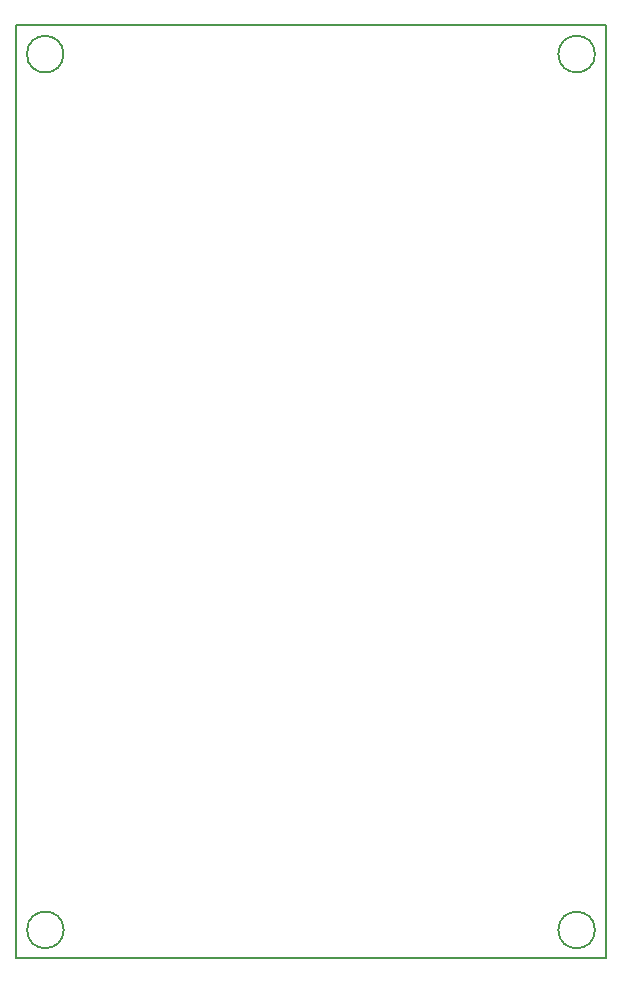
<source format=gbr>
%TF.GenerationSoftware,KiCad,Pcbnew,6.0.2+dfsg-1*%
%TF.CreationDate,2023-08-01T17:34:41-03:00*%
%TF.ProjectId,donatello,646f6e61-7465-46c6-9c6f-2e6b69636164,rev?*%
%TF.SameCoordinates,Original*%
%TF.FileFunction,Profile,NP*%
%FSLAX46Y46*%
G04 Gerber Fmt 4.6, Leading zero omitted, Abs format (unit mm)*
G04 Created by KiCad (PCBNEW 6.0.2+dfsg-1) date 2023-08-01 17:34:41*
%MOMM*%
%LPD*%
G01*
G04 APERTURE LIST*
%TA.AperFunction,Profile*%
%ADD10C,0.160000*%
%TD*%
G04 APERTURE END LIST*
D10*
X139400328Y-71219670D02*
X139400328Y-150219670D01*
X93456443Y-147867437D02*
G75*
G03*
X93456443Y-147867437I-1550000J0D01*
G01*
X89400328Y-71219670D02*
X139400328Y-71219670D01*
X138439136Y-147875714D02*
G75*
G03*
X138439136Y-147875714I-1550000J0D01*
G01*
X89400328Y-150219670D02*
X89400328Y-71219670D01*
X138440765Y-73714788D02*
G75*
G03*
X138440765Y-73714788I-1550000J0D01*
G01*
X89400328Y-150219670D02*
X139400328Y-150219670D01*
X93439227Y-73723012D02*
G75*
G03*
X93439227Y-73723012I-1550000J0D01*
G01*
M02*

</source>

* * *

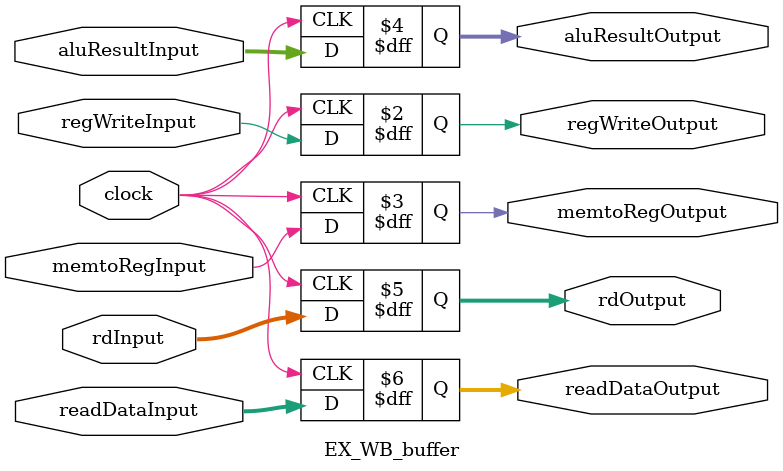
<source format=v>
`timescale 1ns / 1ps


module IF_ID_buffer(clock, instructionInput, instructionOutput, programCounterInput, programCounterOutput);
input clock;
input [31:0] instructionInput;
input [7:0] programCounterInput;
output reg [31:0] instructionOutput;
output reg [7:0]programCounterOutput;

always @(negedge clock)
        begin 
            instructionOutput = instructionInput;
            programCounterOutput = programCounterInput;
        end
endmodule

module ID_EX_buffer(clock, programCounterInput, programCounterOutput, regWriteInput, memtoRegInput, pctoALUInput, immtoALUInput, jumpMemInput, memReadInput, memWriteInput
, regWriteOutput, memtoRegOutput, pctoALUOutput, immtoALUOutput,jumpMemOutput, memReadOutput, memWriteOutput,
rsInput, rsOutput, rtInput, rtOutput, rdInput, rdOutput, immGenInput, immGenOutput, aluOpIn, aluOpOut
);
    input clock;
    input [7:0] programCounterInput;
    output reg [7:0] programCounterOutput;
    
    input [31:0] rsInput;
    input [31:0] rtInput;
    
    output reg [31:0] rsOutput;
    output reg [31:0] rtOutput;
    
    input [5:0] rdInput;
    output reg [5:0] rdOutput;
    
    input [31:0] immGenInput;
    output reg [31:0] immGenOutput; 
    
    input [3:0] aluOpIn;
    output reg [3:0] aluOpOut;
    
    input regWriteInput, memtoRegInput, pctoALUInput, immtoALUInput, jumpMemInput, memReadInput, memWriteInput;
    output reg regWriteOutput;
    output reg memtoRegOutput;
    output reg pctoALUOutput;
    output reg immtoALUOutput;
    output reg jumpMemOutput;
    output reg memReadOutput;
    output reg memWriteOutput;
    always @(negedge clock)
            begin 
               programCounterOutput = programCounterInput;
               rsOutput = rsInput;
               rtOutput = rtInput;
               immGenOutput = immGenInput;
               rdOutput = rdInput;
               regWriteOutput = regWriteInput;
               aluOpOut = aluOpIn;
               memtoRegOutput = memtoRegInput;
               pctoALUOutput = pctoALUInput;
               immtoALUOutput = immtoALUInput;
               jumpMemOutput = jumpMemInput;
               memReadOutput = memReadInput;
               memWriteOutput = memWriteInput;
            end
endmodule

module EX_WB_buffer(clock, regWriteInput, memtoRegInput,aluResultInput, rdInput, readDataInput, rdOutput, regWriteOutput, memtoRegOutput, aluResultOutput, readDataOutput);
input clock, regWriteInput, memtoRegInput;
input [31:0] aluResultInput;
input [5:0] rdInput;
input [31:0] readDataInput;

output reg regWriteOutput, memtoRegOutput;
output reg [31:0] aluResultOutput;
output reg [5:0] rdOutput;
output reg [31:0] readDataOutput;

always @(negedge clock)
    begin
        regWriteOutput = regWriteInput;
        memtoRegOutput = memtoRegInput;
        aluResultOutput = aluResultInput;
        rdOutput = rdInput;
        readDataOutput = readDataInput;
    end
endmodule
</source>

---

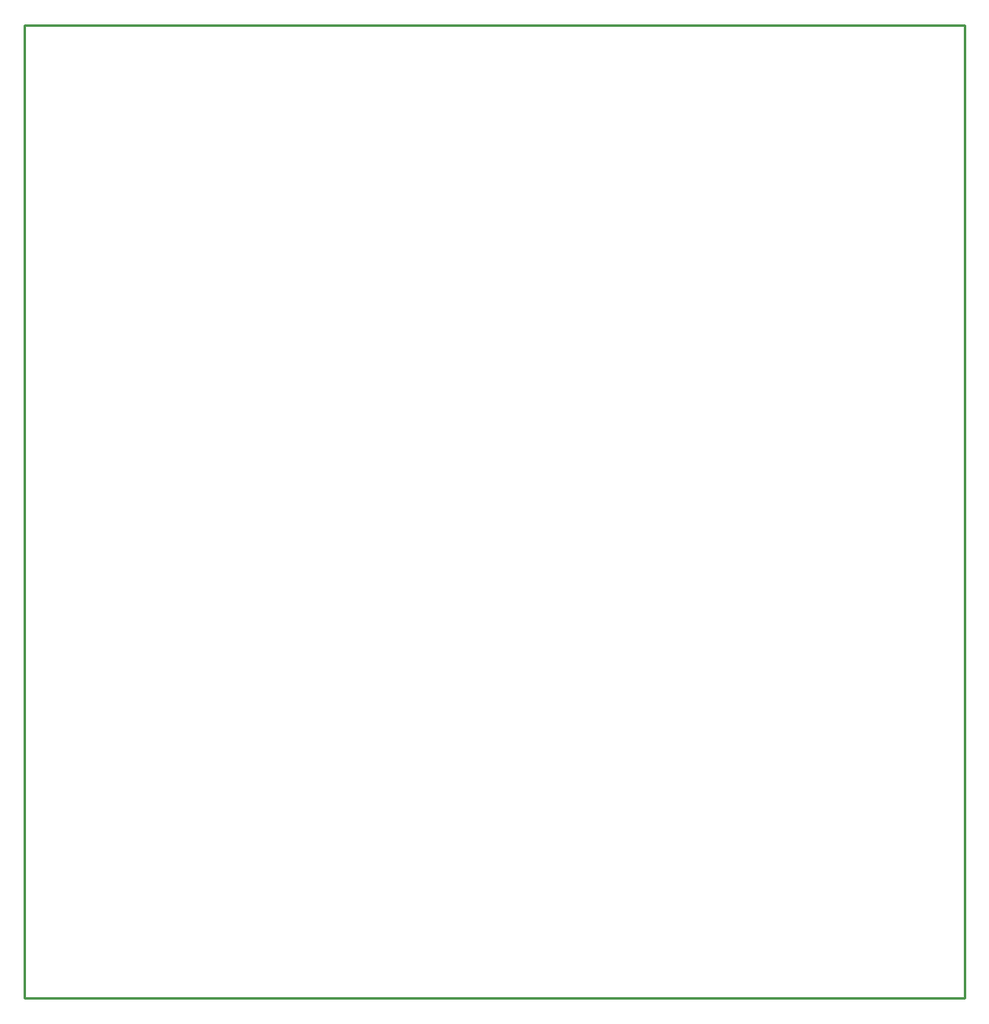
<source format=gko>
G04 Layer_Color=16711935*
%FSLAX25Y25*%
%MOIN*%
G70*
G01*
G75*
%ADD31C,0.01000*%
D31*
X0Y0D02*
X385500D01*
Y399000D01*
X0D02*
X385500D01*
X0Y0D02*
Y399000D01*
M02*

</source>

■ WHAT IS BEING ASKED:
Would you please return all lines from the listing above that contain "pctoALUInput"?

■ SOLUTION:
module ID_EX_buffer(clock, programCounterInput, programCounterOutput, regWriteInput, memtoRegInput, pctoALUInput, immtoALUInput, jumpMemInput, memReadInput, memWriteInput
    input regWriteInput, memtoRegInput, pctoALUInput, immtoALUInput, jumpMemInput, memReadInput, memWriteInput;
               pctoALUOutput = pctoALUInput;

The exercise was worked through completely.